» **PROBLEM DETAILS**
Copy the passage below on extracting GhostVec speaker embeddings, word for word and in full.

To gain the speaker information from the model, the concept of adversarial example is adapted to find information by extracting speaker embedding \({\mathbf{h^E}}\). We add small and purposed adversarial perturbation \(\delta\) to the empty input, and \(\delta\) is trained to find the speaker information in this speaker-adaptive ASR model. The output of encoder \({\mathbf{h^E}}\) represents the speaker information. We call the embedding \({\mathbf{h^E}}\) that contains the speaker’s information as GhostVec. As shown in Fig.2, the process of extracting GhostVec is \(\boldsymbol{h}^{E} = { \rm Encoder}({\boldsymbol{x}}+\delta)\), \(\hat{\boldsymbol{h}}_{l}^{D} = {\rm Decoder}(\boldsymbol{h}^{E}, \hat{y}_{1:l-1})\), \(P(y_l| \hat{y}_{1:l-1}, \boldsymbol{h}^{E}) = {\rm softmax}(\hat{\boldsymbol{h}}_{l}^{D})\), where \({\boldsymbol{x}}\) is the input feature of speech, \(y_{1:l}\) is the recognition result of the target speaker, which contains the speaker-id; the likelihood of each output token \(y_{l}\) is given by softmax, \(y_1\) is the speaker id of the target speaker; and \(\delta\) is the generated adversarial perturbation by model.

» **DATASET SECTION**
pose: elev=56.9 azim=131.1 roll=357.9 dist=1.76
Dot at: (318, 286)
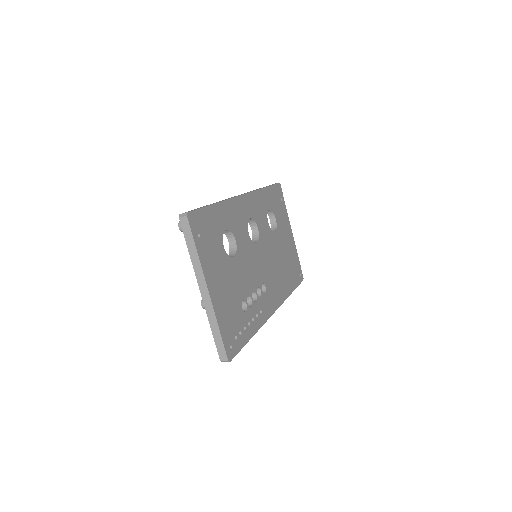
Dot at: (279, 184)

» **RESPONSE**
To gain the speaker information from the model, the concept of adversarial example is adapted to find information by extracting speaker embedding \({\mathbf{h^E}}\). We add small and purposed adversarial perturbation \(\delta\) to the empty input, and \(\delta\) is trained to find the speaker information in this speaker-adaptive ASR model. The output of encoder \({\mathbf{h^E}}\) represents the speaker information. We call the embedding \({\mathbf{h^E}}\) that contains the speaker’s information as GhostVec. As shown in Fig.2, the process of extracting GhostVec is \(\boldsymbol{h}^{E} = { \rm Encoder}({\boldsymbol{x}}+\delta)\), \(\hat{\boldsymbol{h}}_{l}^{D} = {\rm Decoder}(\boldsymbol{h}^{E}, \hat{y}_{1:l-1})\), \(P(y_l| \hat{y}_{1:l-1}, \boldsymbol{h}^{E}) = {\rm softmax}(\hat{\boldsymbol{h}}_{l}^{D})\), where \({\boldsymbol{x}}\) is the input feature of speech, \(y_{1:l}\) is the recognition result of the target speaker, which contains the speaker-id; the likelihood of each output token \(y_{l}\) is given by softmax, \(y_1\) is the speaker id of the target speaker; and \(\delta\) is the generated adversarial perturbation by model.